Parabéns José Carlos pela crônica.Eu fiquei até arrepiada quando lí,ainda mais quando se trata da cidade que a gente nasceu e viveu,sabendo que nada ou quase nada foi mudado graças a parte do poder público que na maioria não dão valor a vida e sim as coisas materiais e pessoais como vi ao longo do tempo que vivi na cidade.Amo onde nasci e fico triste por ela continuar assim, entra políticos e saem politicos.Só peço a população que ainda reside aí e não foi buscar vida melhor em outro lugar,voces podem mudar a sua realidade cobrando e participando da política do seu municipionas ações e prestações de conta.
José Carlos, parabéns pela crônica. Infelizmente você retrata através da literatura a mais pura verdade. Vidas têm sido seifadas por negligência, nesse caso, não dos médicos, mas sim de uma gestão que brinca com a vida das pessoas, enquanto isso usam a máquina pública para benefício próprio.Buritizeiro está em luto!

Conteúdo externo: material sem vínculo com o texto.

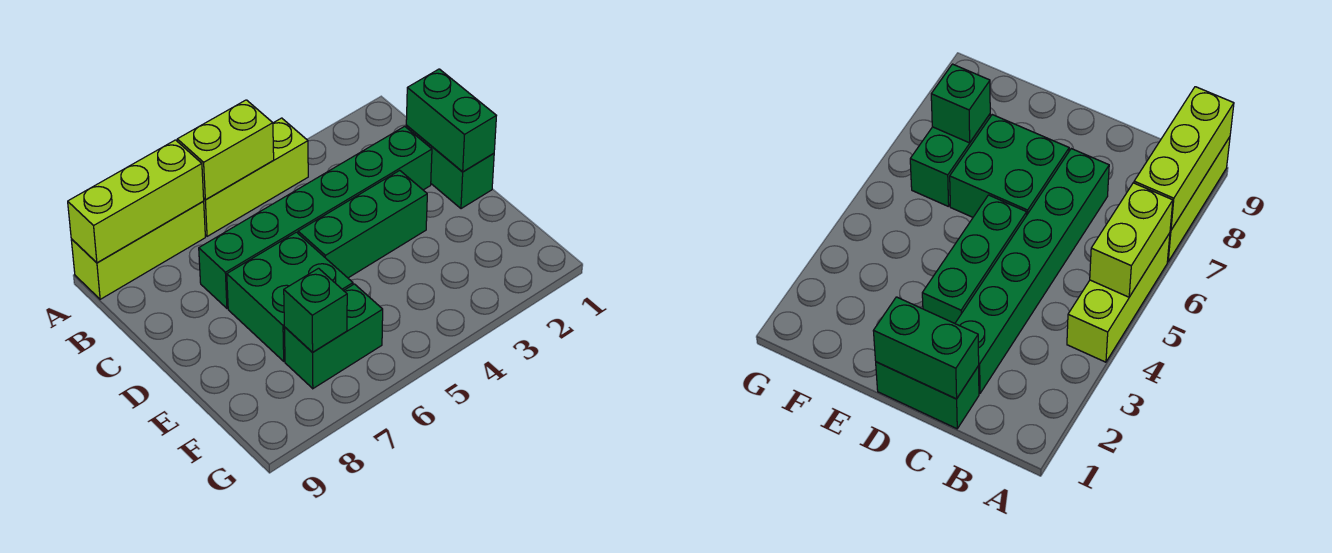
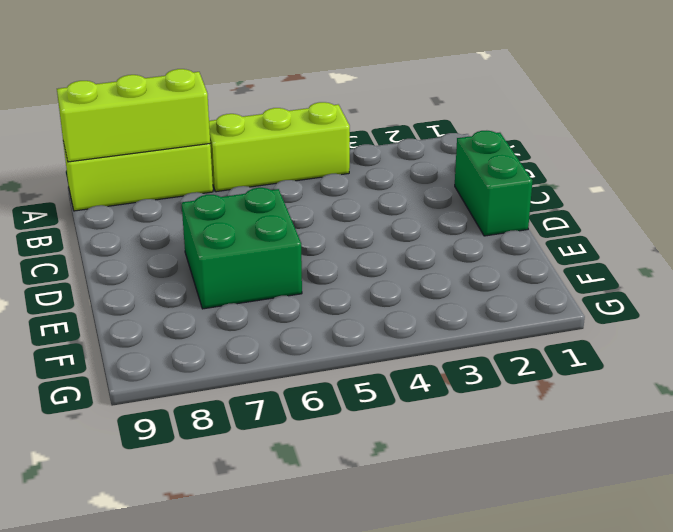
none -> green 1x6 brick [199,126,432,308]
none -> green 1x3 brick [298,170,427,278]

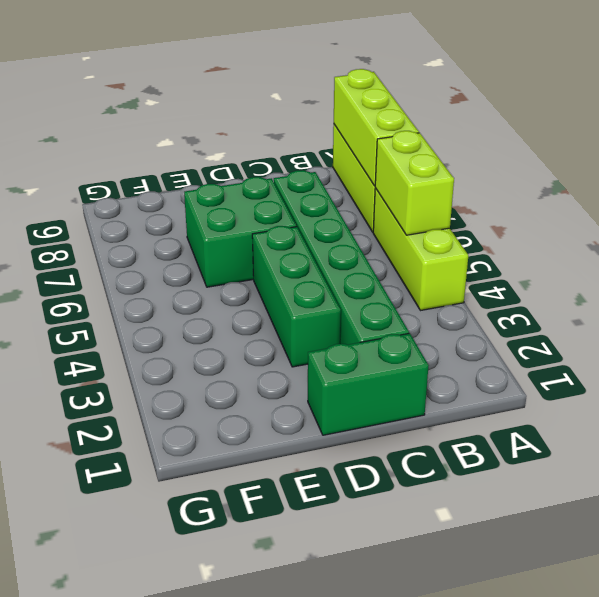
none -> green 1x2 brick [284,284,383,389]
none -> green 1x2 brick [406,69,496,172]

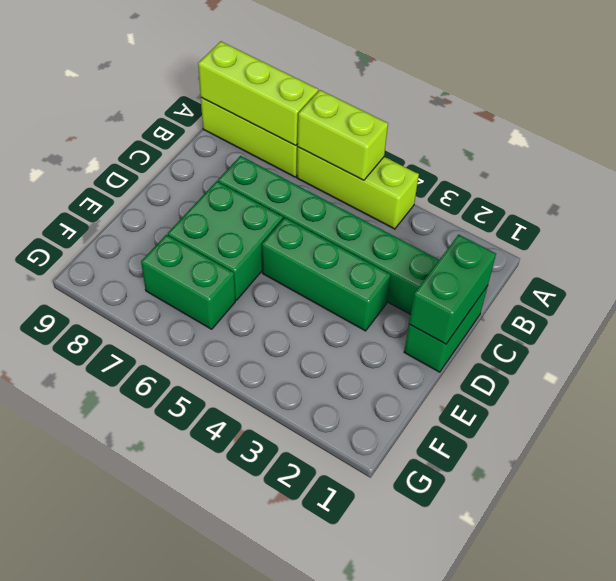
none -> green 1x1 brick [284,268,347,352]

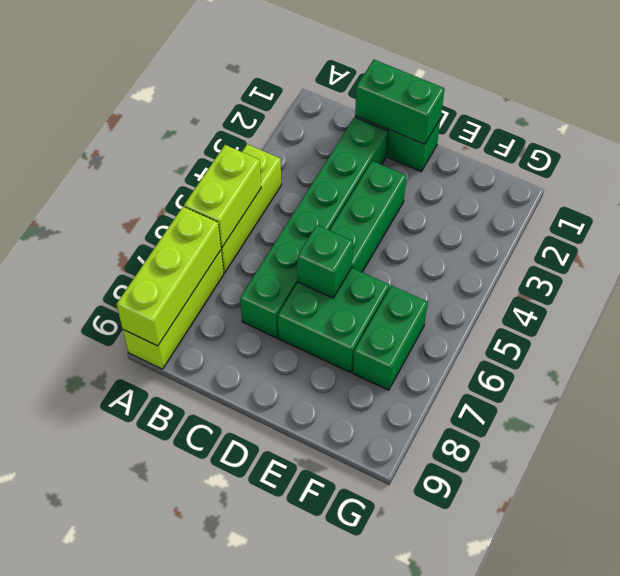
green 1x1 brick [297,225,353,298] -> green 1x1 brick moved to [284,268,347,352]

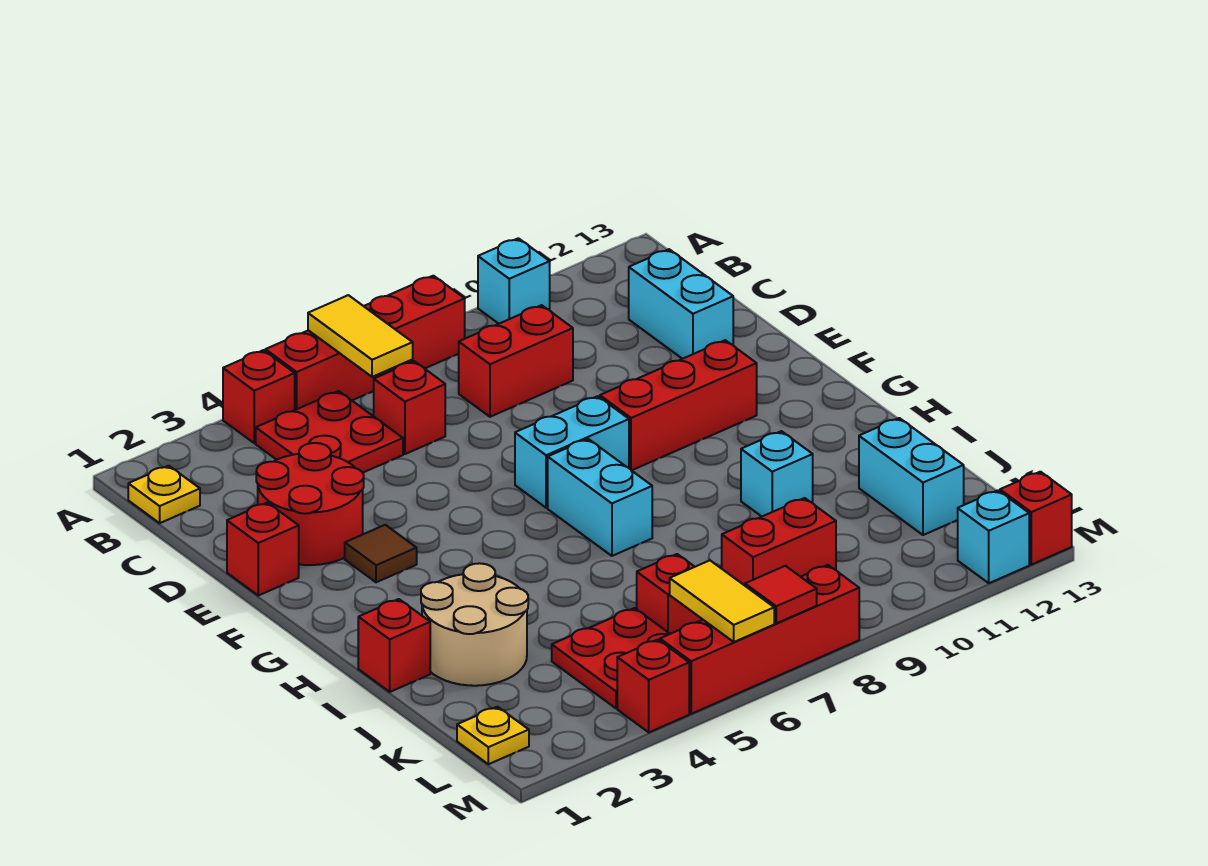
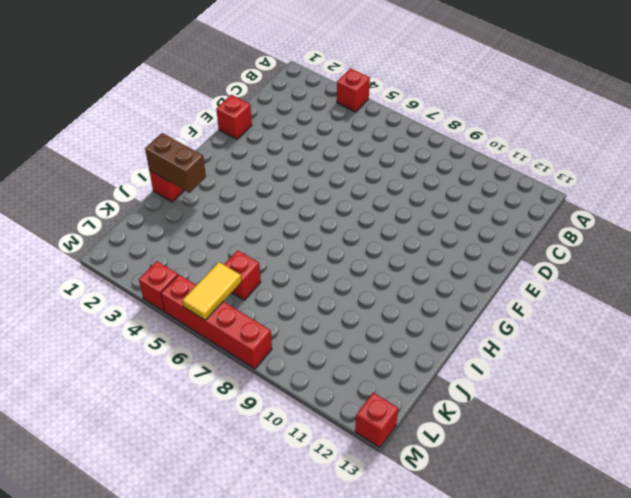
brown 1x2 brick [145,133,206,193] -> none
none -> red 1x4 brick [265,276,465,410]
none -> cyan 1x1 brick [478,238,550,324]
none -> yellow 1x1 plate [128,466,200,523]

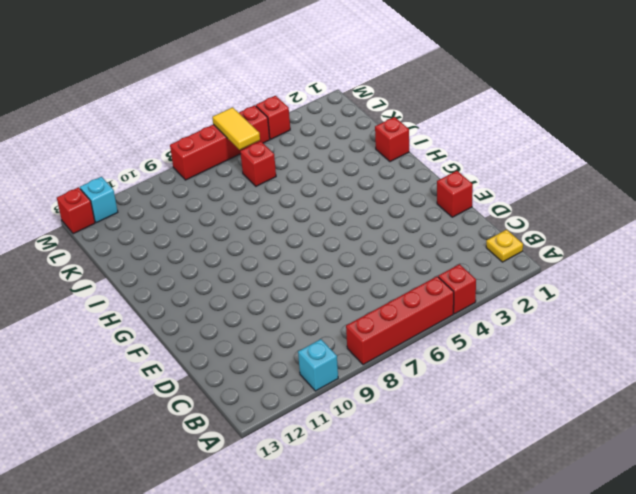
none -> red 2x2 plate [256,391,403,473]
none -> red 1x1 brick [374,361,445,454]
none -> red 1x2 brick [459,305,573,417]

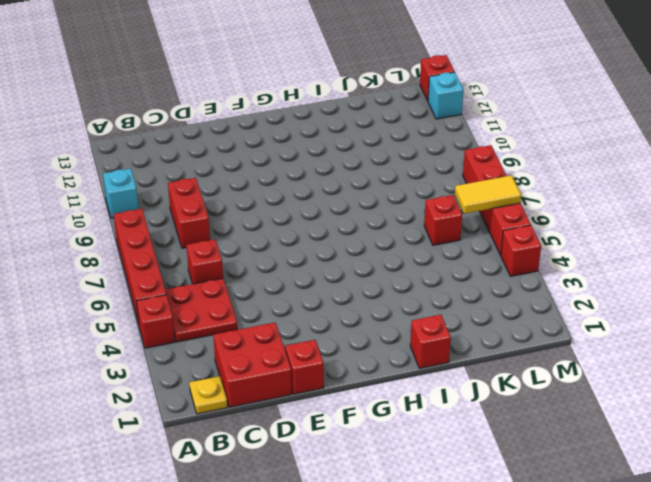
red 2x2 brick [213,323,292,407] -> red 2x2 round brick [256,443,364,565]
none -> cyan 1x2 brick [629,249,733,359]
none -> brown 1x1 tile [345,525,417,582]
none -> cyan 1x2 brick [515,396,629,508]

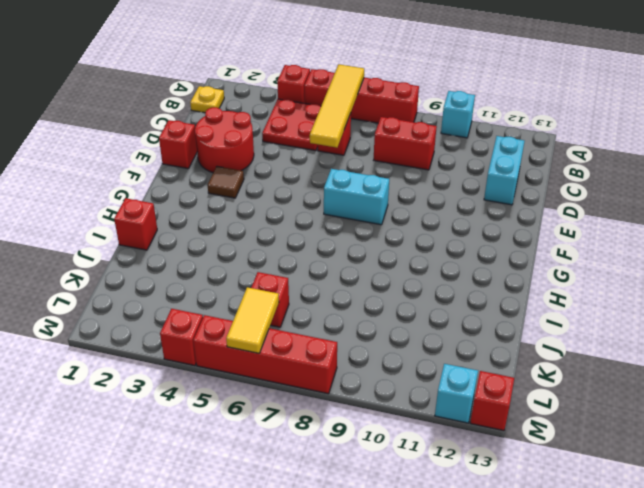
yellow 1x4 tile [310,64,364,148] -> yellow 1x2 tile [308,295,413,377]
none -> red 1x3 brick [600,340,757,471]
none -> cyan 1x2 brick [548,439,652,556]
none -> tan 2x2 round brick [421,563,528,686]

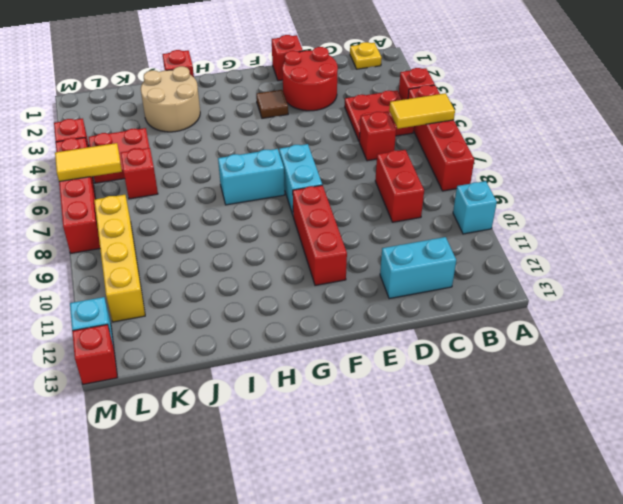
yellow 1x4 brick [94,195,145,322] -> none
none -> cyan 1x1 brick [741,431,813,516]
none -> cyan 1x2 brick [859,418,964,535]
none -> red 1x2 brick [722,498,836,585]

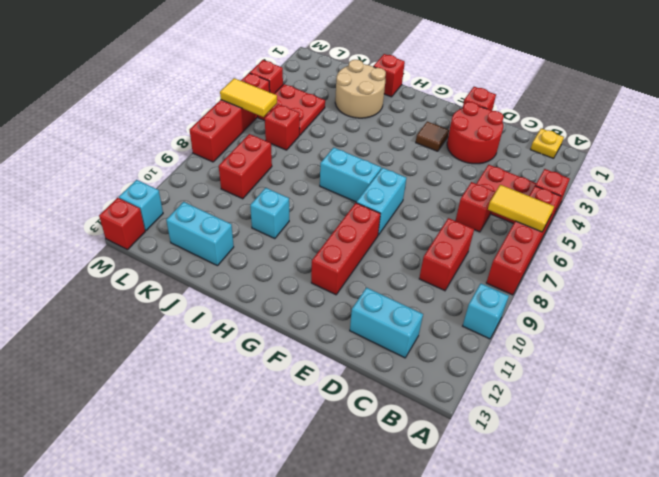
none -> yellow 1x1 plate [457,707,529,764]
none -> red 1x1 tile [745,566,817,623]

Companheiro José Carlos… este um resultado da fatídica e desinteressante opressão em que vive a população de Buritizeiro, município este encravado no cerrado do norte de Minas. Região há muito esquecida por aqueles que se dignam gestores e instrumento da esperteza e do poder pelo poder, abandonada à mercê de um prefeito padre corrupto, insensato e algoz. Esta [in]justiça praticada pelos “homens de toga”, que por vezes no afã de atenderem seus próprios interesses terminam por valorizar quem não merece. Parabéns e que Deus nos abençoe a todos.
Parabens, Zé Carlos! realmente é uma vergonha, mais o carro não custou R$ 80, 000 o pior é que foi R$ 110,000 e dinheiro do PAB que pertence aos PSF para comprar Remedios, pagar os medicos e agentes, e materiais como bancos para que os pacientes não fiquem em pe esperando o medico como acontece.
Parabéns, meu amigo Zé Carlos!!!! A conscientização de nossa geração traz frutos até hoje! Importante denúncia!!! Beleza de crônica!